Mehmet DOĞAN: “Safahat öyle bir anıt eser ki hem metniyle hem de şiirinin, vezninin özellikleriyle bizi bugünün ses ve ahenk dünyasının ötesine çağırıyor.”
Safahat’ın açıklamalı, notlu bir baskısını hazırladıklarına vurgu yapan Türkiye Yazarlar Birliği Vakfı Mehmet Akif Ersoy Araştırma Merkezi Başkanı D.Mehmet DOĞAN, bugüne kadar yayınlanan kitapları da dikkate aldıklarını belirterek “İmla-yazım konusunda diğer yayınlardan ayrılmak düşüncesini çalışmamız belli bir noktaya gelince terk ettik. Safahat’ın bugünün yazım kuralları ile yayınlanması halinde, ses ve anlam yetersizlikleri olacağı düşüncesiyle metni eldeki alfabenin imkânlarıyla mümkün olduğunca yansıtacak bir imla ile yayınlamayı doğru bulduk. Safahat öyle bir anıt eser ki, hem metniyle, hem de şiirinin, vezninin özellikleriyle bizi bugünün ses ve ahenk dünyasının ötesine çağırıyor. Okuyucu, bu sesi ve ahengi yaşatarak Mehmet Akif’i daha iyi anlayabilir ve sevebilir diye düşündük. Şairin Safahat’a almadığı metinler konusunda çok ileri gitmek istemedik. Elbette “milletin malı” olarak addettiği İstiklal Marşı’nı başa aldık. Yapıtın sonuna da ek bir bölüm koyarak şairin ilk yayınlanmış şiirlerinden son kitabının yayınlandığı 1933’ten sonra yazdığı şiirlere kadar bazı karakteristik örnekleri burada topladık. Metinde geçen ve bugünün nesilleri tarafından zor anlaşılacağını tahmin ettiğimiz kelimeleri, kavramları, terkipleri, tamlamaları metnin yanına konulmak üzere açıkladık. Bir şiirde aynı kelimenin tekrar tekrar açıklamasının bulunması bu yüzdendir.” şeklinde açıklamalarda bulundu.
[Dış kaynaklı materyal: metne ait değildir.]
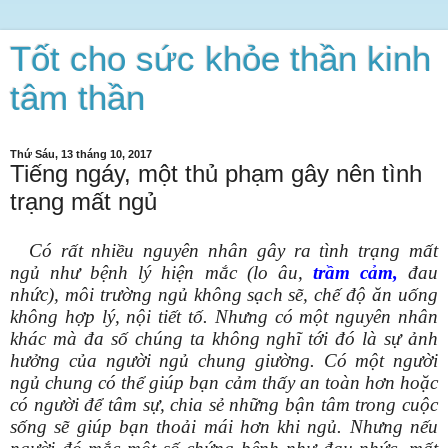
Tốt cho sức khỏe thần kinh
tâm thần
Thứ Sáu, 13 tháng 10, 2017
Tiếng ngáy, một thủ phạm gây nên tình
trạng mất ngủ
Có rất nhiều nguyên nhân gây ra tình trạng mất
ngủ như bệnh lý hiện mắc (lo âu,
trầm cảm
,
đau
nhức), môi trường ngủ không sạch sẽ, chế độ ăn uống
không hợp lý, nội tiết tố. Nhưng có một nguyên nhân
khác mà đa số chúng ta không nghĩ tới đó là sự ảnh
hưởng của người ngủ chung giường. Có một người
ngủ chung có thể giúp bạn cảm thấy an toàn hơn hoặc
có người để tâm sự, chia sẻ những bận tâm trong cuộc
sống sẽ giúp bạn thoải mái hơn khi ngủ. Nhưng nếu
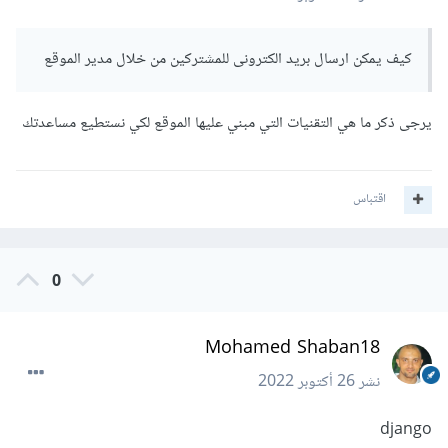
كيف يمكن ارسال بريد الكترونى للمشتركين من خلال مدير الموقع
يرجى ذكر ما هي التقنيات التي مبني عليها الموقع لكي نستطيع مساعدتك
اقتباس
0
Mohamed Shaban18
نشر
26 أكتوبر 2022
django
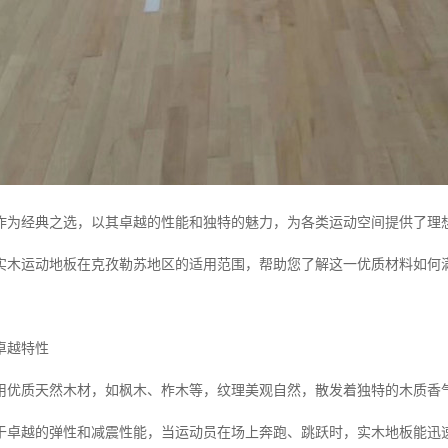
作为经典之选，以其卓越的性能和独特的魅力，为各类运动空间提供了理
实木运动地板在克孜勒苏地区的适用范围，帮助您了解这一优质材料如何
卓越特性
用优质天然木材，如枫木、柞木等，纹理美观自然，散发着独特的木质香
于卓越的弹性和减震性能，当运动员在场上奔跑、跳跃时，实木地板能迅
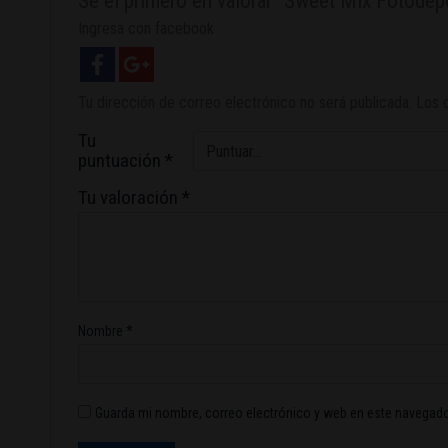
Sé el primero en valorar “Sweet Mix Fotodep
Ingresa con facebook
Tu dirección de correo electrónico no será publicada.
Los 
Tu
puntuación
*
Tu valoración
*
Nombre
*
Guarda mi nombre, correo electrónico y web en este navegado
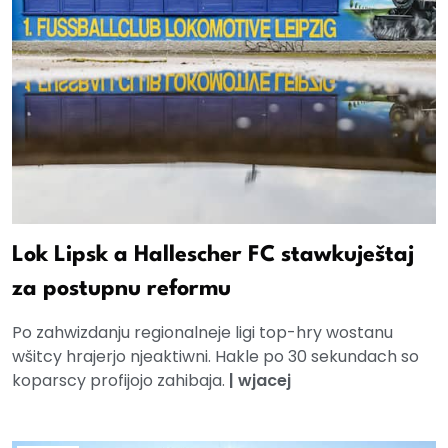
Lok Lipsk a Hallescher FC stawkuještaj
za postupnu reformu
Po zahwizdanju regionalneje ligi top-hry wostanu
wšitcy hrajerjo njeaktiwni. Hakle po 30 sekundach so
koparscy profijojo zahibaja.
|
wjacej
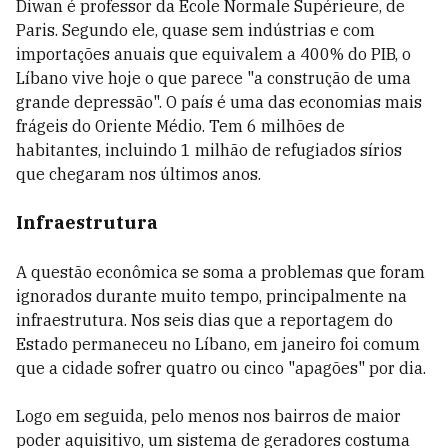
Diwan é professor da École Normale Supérieure, de
Paris. Segundo ele, quase sem indústrias e com
importações anuais que equivalem a 400% do PIB, o
Líbano vive hoje o que parece "a construção de uma
grande depressão". O país é uma das economias mais
frágeis do Oriente Médio. Tem 6 milhões de
habitantes, incluindo 1 milhão de refugiados sírios
que chegaram nos últimos anos.
Infraestrutura
A questão econômica se soma a problemas que foram
ignorados durante muito tempo, principalmente na
infraestrutura. Nos seis dias que a reportagem do
Estado permaneceu no Líbano, em janeiro foi comum
que a cidade sofrer quatro ou cinco "apagões" por dia.
Logo em seguida, pelo menos nos bairros de maior
poder aquisitivo, um sistema de geradores costuma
Gençlerin Safahat’ı okumalarının önemine dikkat çeken Üniversitemiz Mehmet Akif Ersoy Uygulama ve Araştırma Merkezi Müdürü Yrd. Doç. Dr. Celal ERDÖNMEZ ise “Gençler Safahat’ı okuyarak kendilerini ve milletimizi daha yakından tanımış ve bilinçli birer birey olma altyapısını kazanmış olacaklar.” ifadelerini kullandı.
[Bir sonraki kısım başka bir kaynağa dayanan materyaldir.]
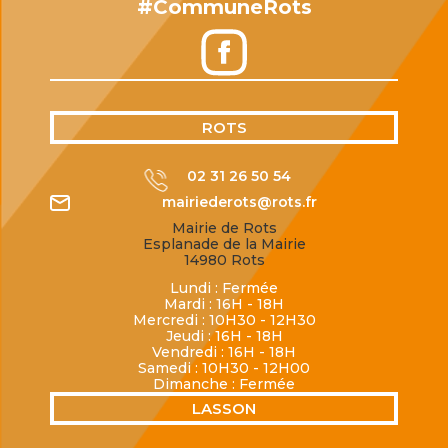
#CommuneRots
ROTS
02 31 26 50 54
mairiederots@rots.fr
Mairie de Rots
Esplanade de la Mairie
14980 Rots
Lundi : Fermée
Mardi : 16H - 18H
Mercredi : 10H30 - 12H30
Jeudi : 16H - 18H
Vendredi : 16H - 18H
Samedi : 10H30 - 12H00
Dimanche : Fermée
LASSON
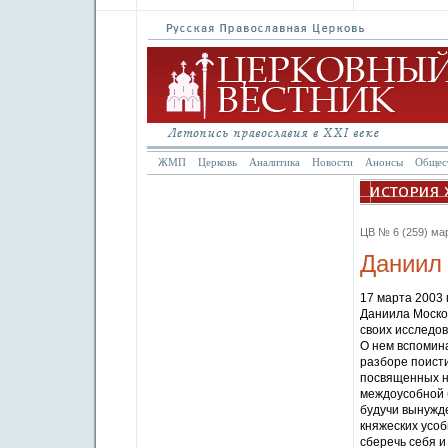
ЖМП
Церковь
Аналитика
Новости
Анонсы
Общес
ЦВ № 6 (259) мар
Даниил 
17 марта 2003 
Даниила Москов
своих исследо
О нем вспомина
разборе поисти
посвященных н
междоусобной б
будучи вынужд
княжеских усоб
сберечь себя и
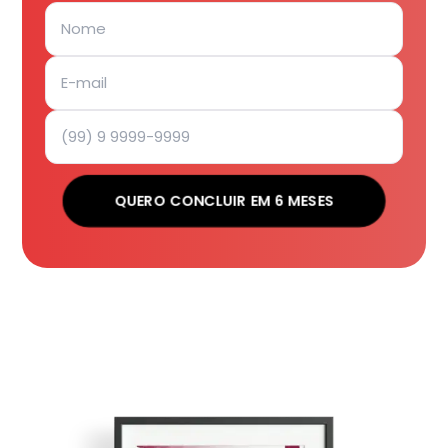
QUERO CONCLUIR EM 6 MESES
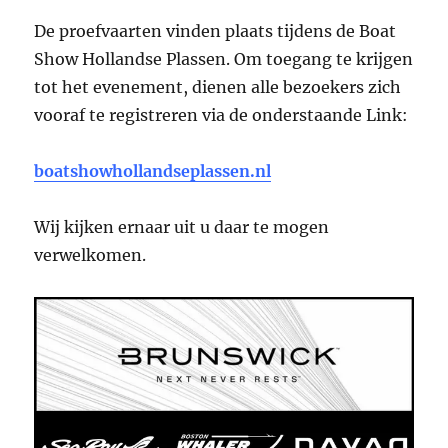
De proefvaarten vinden plaats tijdens de Boat
Show Hollandse Plassen. Om toegang te krijgen
tot het evenement, dienen alle bezoekers zich
vooraf te registreren via de onderstaande Link:
boatshowhollandseplassen.nl
Wij kijken ernaar uit u daar te mogen
verwelkomen.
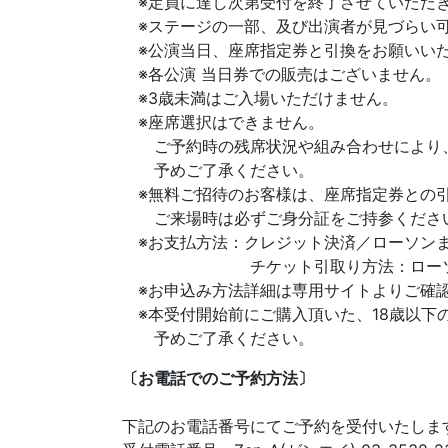
※定員に達し次第受付を終了させていただ
※ステージの一部、及び出演者が見づらい
※公演当日、座席指定券と引換をお願いい
※各公演 当日券での販売はございません。
※3歳未満はご入場いただけません。
※座席選択はできません。
ご予約時の残席状況や組み合わせにより、お
予めご了承ください。
※無料ご招待のお客様は、座席指定券との引
ご来場時は必ずご身分証をご持参くださ
※お支払方法：クレジット決済／ローソン
チケット引取り方法：ローソンま
※お申込み方法詳細は専用サイトよりご確
※本受付開始前にご購入頂いた、18歳以下
予めご了承ください。
〔お電話でのご予約方法〕
下記のお電話番号にてご予約を受付いたしま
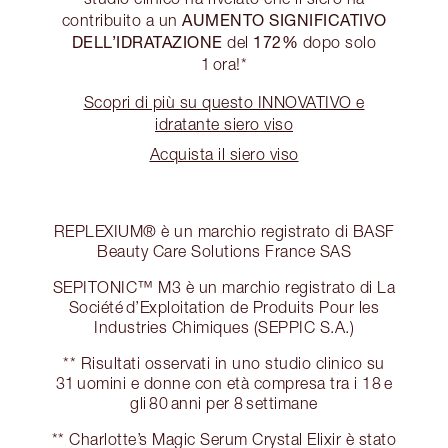
AUMENTO SIGNIFICATIVO
contribuito a un
DELL’IDRATAZIONE
172%
del
dopo solo
1 ora!*
Scopri di più su questo INNOVATIVO e
idratante siero viso
Acquista il siero viso
REPLEXIUM® è un marchio registrato di BASF
Beauty Care Solutions France SAS
SEPITONIC™ M3 è un marchio registrato di La
Société d’Exploitation de Produits Pour les
Industries Chimiques (SEPPIC S.A.)
** Risultati osservati in uno studio clinico su
31 uomini e donne con età compresa tra i 18 e
gli 80 anni per 8 settimane
** Charlotte’s Magic Serum Crystal Elixir è stato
Bugüne kadar en prestijli baskı olan Safahat’ın sonunda şairin kendine yazdığı bir kıta da bulunuyor:
Kendim İçin
Şu serilmiş görünen gölgeme imrenmedeyim
Ne saadet, hani ondan bile mahrumum ben.
Daha bir müddet eminim ki hayatın yükünü,
Dizlerim titreyerek çekmeye mahkûmum ben.